Soh mentions the recent experience of Kenneth Zucker, a psychologist in Toronto. In December 2015 the city’s Centre for Addiction and Mental Health announced that it would close its Gender Identity Clinic, which Dr. Zucker had led for 35 years. The news came after months of public allegations that Dr. Zucker, an international expert on gender variance in children, had been practicing 'conversion therapy', which aims to change patients’ sexual orientation. However, he had not been trying to dissuade anyone from being transgender. Instead his therapy facilitated exploration of gender identity. Gender-atypical males could consider being boys who simply liked female-typical things. One doesn’t necessarily need to be a girl to enjoy nail polish or bedtime stories about fairy princesses! Pointing that out to a gender-dysphoric child isn’t the same as practicing conversion therapy. By the way, Dr. Zucker had been following the most up-to-date standards of care published by the World Professional Association for Transgender Health—a document he had co-written.
The need to give time to 'explore' is crucial here. In the current climate it seems that when a child expresses gender dysphoria, it needs to be immediately 'fixed.' It is important to take time. This need to slow down and explore is also justified by scientific studies.
In a study of 44 gender-dysphoric boys, conducted by Zucker 80% grow up to be not transgender, but bisexual, gay or lesbian adults. Thus, helping prepubescent children feel comfortable in their birth sex makes more sense than starting a lifetime of hormonal treatments and surgeries that will in all likelihood turn out to be unnecessary and unwanted.
Also when children do transition, some regret it. 'In a 2011 study of 25 adolescents who had been gender dysphoric as children, two girls who had undergone social transitioning to boys—by taking on male-typical appearances—regretted it and struggled to detransition. One wanted to begin wearing earrings, but said she couldn’t because she “looked like a boy.” The other, hoping for a fresh start with high school, hid childhood photos at home that depicted her time living as a boy. Both feared teasing from their peers.'
This is why Dr.
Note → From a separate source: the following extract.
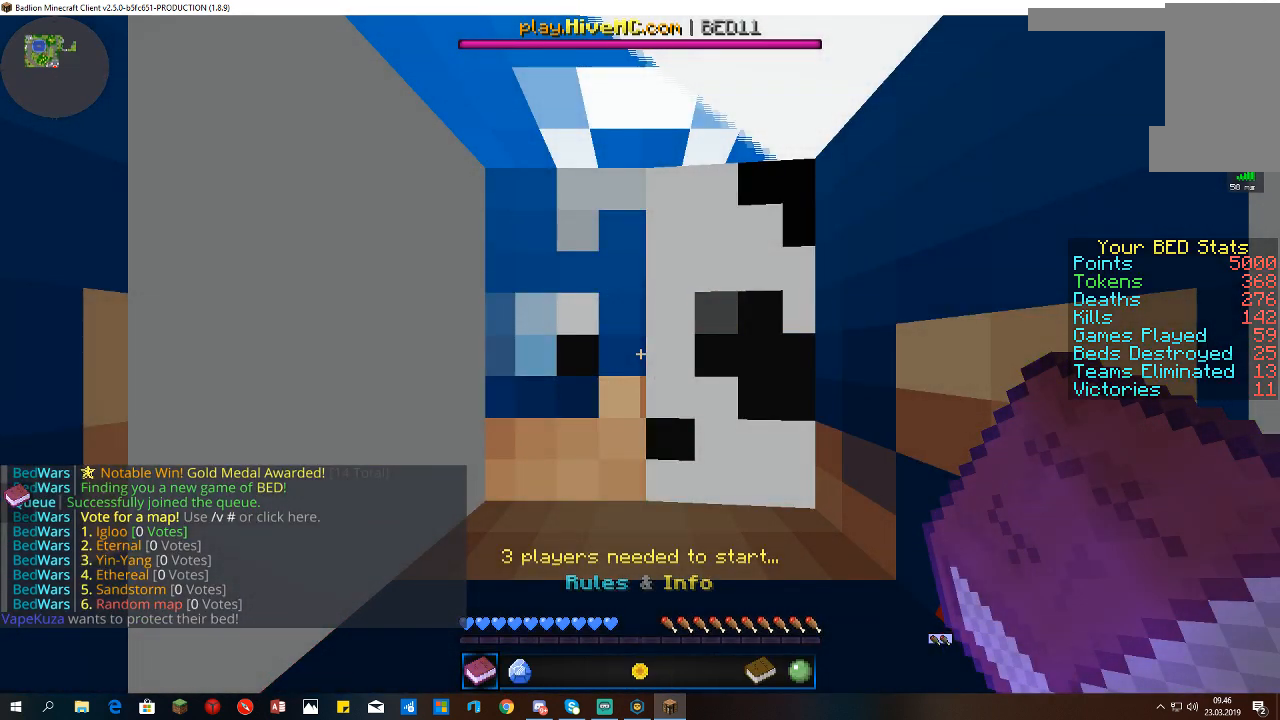
{"keys": [], "mouse": [], "events": []}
Zucker put the emphasis on exploring gender with childrenr. Then if a child’s dysphoria persisted into adolescence—gender identity becomes more fixed with age, and the start of puberty often determines whether it will desist—Dr. Zucker would recommend transitioning, including puberty-blocking hormonal therapy.
Soh points out that Dr. Zucker was recently awarded $500,000 from the Canadian Institutes of Health Research to conduct an MRI study on the effects of medical transitioning, on adolescents’ neurodevelopment. A grant of this size speaks to both his credibility as a scientist and the importance of this research. The halting of this study in the wake of the closure of Dr. Zucker’s clinic means the critical answers he sought will remain unknown.
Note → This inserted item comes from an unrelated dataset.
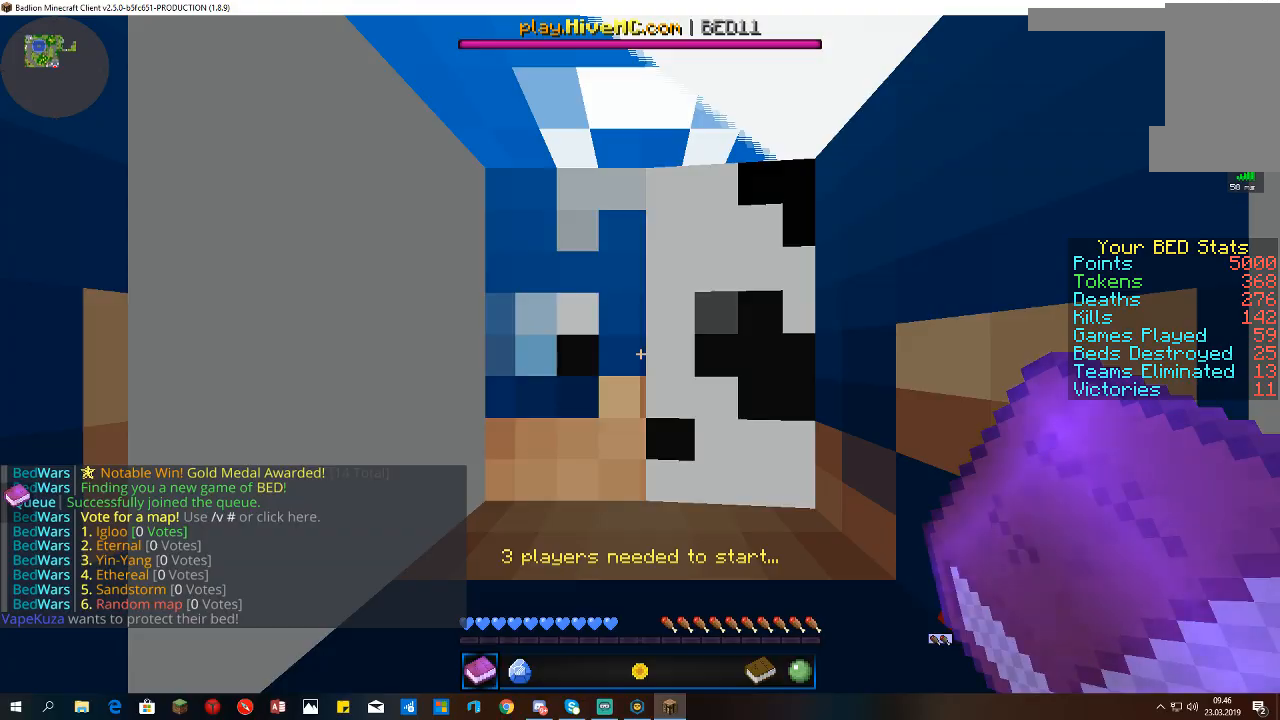
{"keys": ["space", "w"], "mouse": [], "events": [[33, "w", "down"], [467, "space", "down"]]}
'The most current science has been trumped purely because it is at odds with the dominant political view concerning transgender development.' Soh points out that although we don’t allow children to vote or get tattoos, yet in the name of progressive thinking we are allowing them to choose serious biomedical interventions with permanent and irreversible results.
The silencing of those who oppose this sends the message to parents that early transitioning is the only valid and ethical approach for a gender-dysphoric child. This message—pushing children to transition at increasingly younger ages so that they will fit neatly into one of two gender categories—is false and unscientific. It is more progressive to offer them the time and the space they need to figure out who they are and what is ultimately best for them.